One of the nicest things to have as an artist, is a variety of canvases and colors. With most of my color pencil work, I have used white paper (bristol board), but a few years back I discovered quality colored paper that others were using. I was immediately intrigued, and ordered a pad for myself. The colors will really pop off the paper with these sheets. These papers can be used as canvas for color pencil, charcoal, graphite, and pastels.
Canson has a a few different pads under the name Mi-Tienes, with various tones to choose from in each pad. You can see and purchase them here http://www.dickblick.com/products/canson-mi-teintes-pads/
One of the interesting things about working on one of the darker toned papers is that you already have some shadow built into your canvas. You can start your work with a simple outline, and add highlights first, and then minimal shadows later on. With most paper media, I start shadows first, then mid-tones, and lastly highlights. Another added benefit to colored paper is that you don’t necessarily have to fill in every corner, since the canvas is already rich with tone.

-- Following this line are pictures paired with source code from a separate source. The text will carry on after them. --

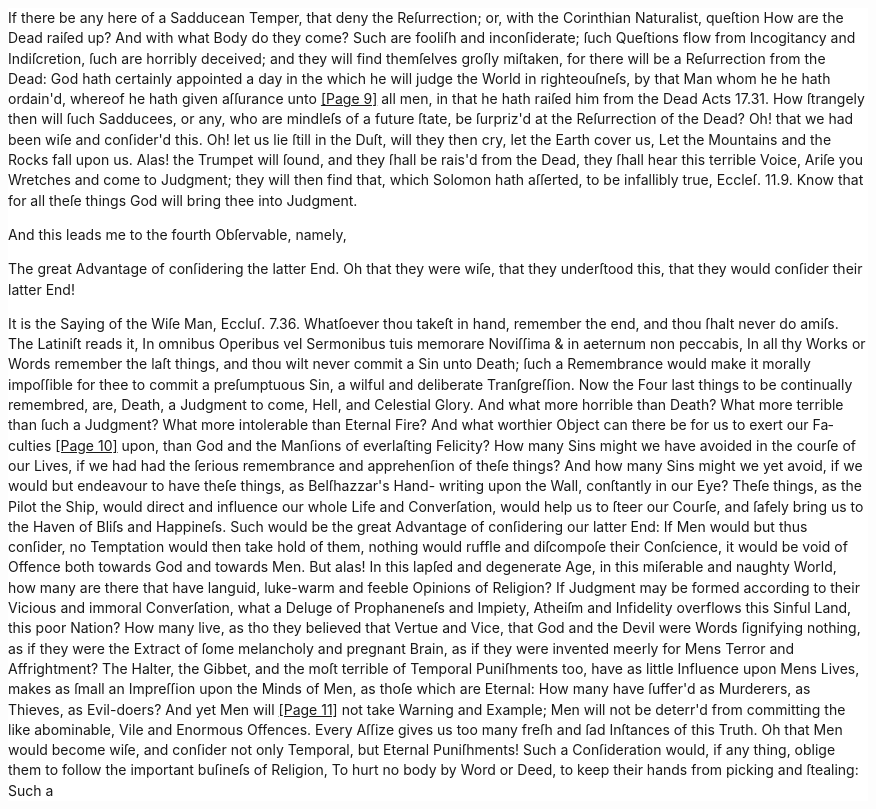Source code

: If there be any here of a Sadducean Temper, that deny the Reſurrection; or,
with the Corinthian Na­turalist, queſtion How are the Dead raiſed up? And with
what Body do they come? Such are fooliſh and inconſiderate; ſuch Queſtions
flow from Incogi­tancy and Indiſcretion, ſuch are horribly deceived; and they
will find themſelves groſly miſtaken, for there will be a Reſurrection from
the Dead: God hath certainly appointed a day in the which he will judge the
World in righteouſneſs, by that Man whom he he hath ordain'd, whereof he hath
given aſſurance unto [[Page
9]](http://eebo.chadwyck.com/downloadtiff?vid=43422&page=6) all men, in that
he hath raiſed him from the Dead Acts 17.31. How ſtrangely then will ſuch
Sadducees, or any, who are mindleſs of a future ſtate, be ſur­priz'd at the
Reſurrection of the Dead? Oh! that we had been wiſe and conſider'd this. Oh!
let us lie ſtill in the Duſt, will they then cry, let the Earth cover us, Let
the Mountains and the Rocks fall upon us. Alas! the Trumpet will ſound, and
they ſhall be rais'd from the Dead, they ſhall hear this terrible Voice, Ariſe
you Wretches and come to Judgment; they will then find that, which Solomon
hath aſſerted, to be infallibly true, Eccleſ. 11.9. Know that for all theſe
things God will bring thee into Judgment.

And this leads me to the fourth Obſervable, namely,

The great Advantage of conſidering the latter End. Oh that they were wiſe,
that they underſtood this, that they would conſider their latter End!

It is the Saying of the Wiſe Man, Eccluſ. 7.36. Whatſoever thou takeſt in
hand, remember the end, and thou ſhalt never do amiſs. The Latiniſt reads it,
In om­nibus Operibus vel Sermonibus tuis memorare Noviſſima & in aeternum non
peccabis, In all thy Works or Words remember the laſt things, and thou wilt
ne­ver commit a Sin unto Death; ſuch a Remembrance would make it morally
impoſſible for thee to com­mit a preſumptuous Sin, a wilful and deliberate
Tranſ­greſſion. Now the Four last things to be continually remembred, are,
Death, a Judgment to come, Hell, and Celestial Glory. And what more horrible
than Death? What more terrible than ſuch a Judgment? What more intolerable
than Eternal Fire? And what worthier Object can there be for us to exert our
Fa­culties [[Page 10]](http://eebo.chadwyck.com/downloadtiff?vid=43422&page=7)
upon, than God and the Manſions of ever­laſting Felicity? How many Sins might
we have a­voided in the courſe of our Lives, if we had had the ſerious
remembrance and apprehenſion of theſe things? And how many Sins might we yet
avoid, if we would but endeavour to have theſe things, as Belſhazzar's Hand-
writing upon the Wall, conſtantly in our Eye? Theſe things, as the Pilot the
Ship, would direct and influence our whole Life and Converſa­tion, would help
us to ſteer our Courſe, and ſafely bring us to the Haven of Bliſs and
Happineſs. Such would be the great Advantage of conſidering our latter End: If
Men would but thus conſider, no Temptation would then take hold of them,
nothing would ruffle and diſcompoſe their Conſcience, it would be void of
Offence both towards God and towards Men. But alas! In this lapſed and
degenerate Age, in this miſerable and naughty World, how many are there that
have languid, luke-warm and feeble Opinions of Religion? If Judgment may be
formed according to their Vicious and immoral Converſation, what a Deluge of
Prophaneneſs and Impiety, Atheiſm and Infidelity overflows this Sinful Land,
this poor Nation? How many live, as tho they believed that Vertue and Vice,
that God and the Devil were Words ſignifying nothing, as if they were the
Ex­tract of ſome melancholy and pregnant Brain, as if they were invented
meerly for Mens Terror and Affrightment? The Halter, the Gibbet, and the moſt
terrible of Temporal Puniſhments too, have as little Influence upon Mens
Lives, makes as ſmall an Impreſſion upon the Minds of Men, as thoſe which are
Eternal: How many have ſuffer'd as Murde­rers, as Thieves, as Evil-doers? And
yet Men will [[Page
11]](http://eebo.chadwyck.com/downloadtiff?vid=43422&page=7) not take Warning
and Example; Men will not be deterr'd from committing the like abominable,
Vile and Enormous Offences. Every Aſſize gives us too many freſh and ſad
Inſtances of this Truth. Oh that Men would become wiſe, and conſider not only
Temporal, but Eternal Puniſhments! Such a Conſide­ration would, if any thing,
oblige them to follow the important buſineſs of Religion, To hurt no body by
Word or Deed, to keep their hands from picking and ſtealing: Such a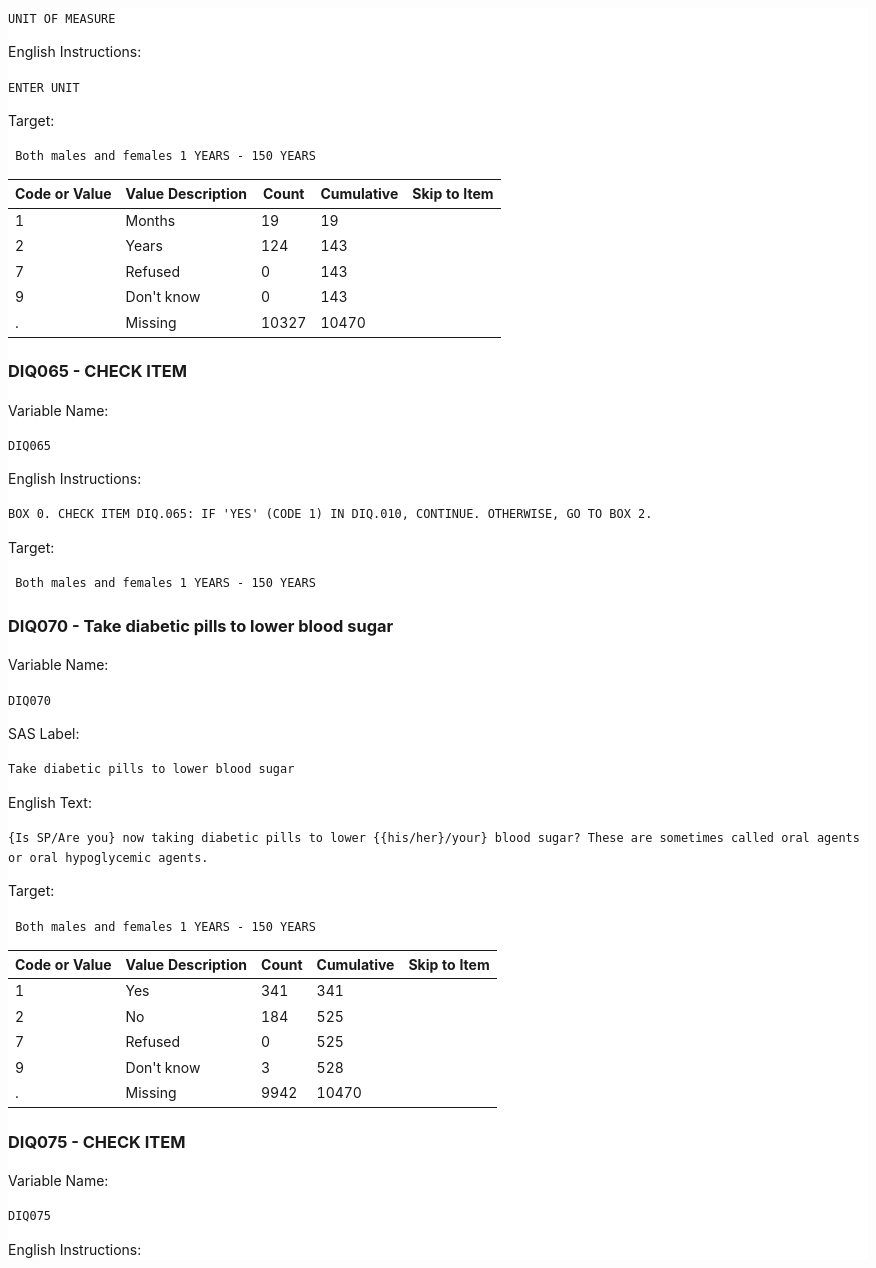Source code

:     UNIT OF MEASURE
English Instructions:

    ENTER UNIT
Target:

     Both males and females 1 YEARS - 150 YEARS
Code or Value | Value Description | Count | Cumulative | Skip to Item  
---|---|---|---|---  
1 | Months | 19 | 19 |   
2 | Years | 124 | 143 |   
7 | Refused | 0 | 143 |   
9 | Don't know | 0 | 143 |   
. | Missing | 10327 | 10470 |   
  
### DIQ065 - CHECK ITEM

Variable Name:

    DIQ065
English Instructions:

    BOX 0. CHECK ITEM DIQ.065: IF 'YES' (CODE 1) IN DIQ.010, CONTINUE. OTHERWISE, GO TO BOX 2.
Target:

     Both males and females 1 YEARS - 150 YEARS

### DIQ070 - Take diabetic pills to lower blood sugar

Variable Name:

    DIQ070
SAS Label:

    Take diabetic pills to lower blood sugar
English Text:

    {Is SP/Are you} now taking diabetic pills to lower {{his/her}/your} blood sugar? These are sometimes called oral agents or oral hypoglycemic agents.
Target:

     Both males and females 1 YEARS - 150 YEARS
Code or Value | Value Description | Count | Cumulative | Skip to Item  
---|---|---|---|---  
1 | Yes | 341 | 341 |   
2 | No | 184 | 525 |   
7 | Refused | 0 | 525 |   
9 | Don't know | 3 | 528 |   
. | Missing | 9942 | 10470 |   
  
### DIQ075 - CHECK ITEM

Variable Name:

    DIQ075
English Instructions:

Here are a few in process photos of work done on colored paper. Having your highlights done ahead of time can really put things in perspective while you are working with the rest of the colors in the palette.
The paper also has a different texture on each side; one smooth, and one waffle-y. “Bella” was done on the rougher textured side. Not what I initially wanted for the piece, but it worked out.
I’m currently working on a few pieces using this paper. My pad will need replacing soon, and I’m curious to try the other color tones in the Mi-Tienes series. I recommend them to anyone using color pencil. I also have a few large poster sized sheet of paper I have yet to use. I haven’t tackled a piece that big yet, but I have them on hand for the challenge eventually.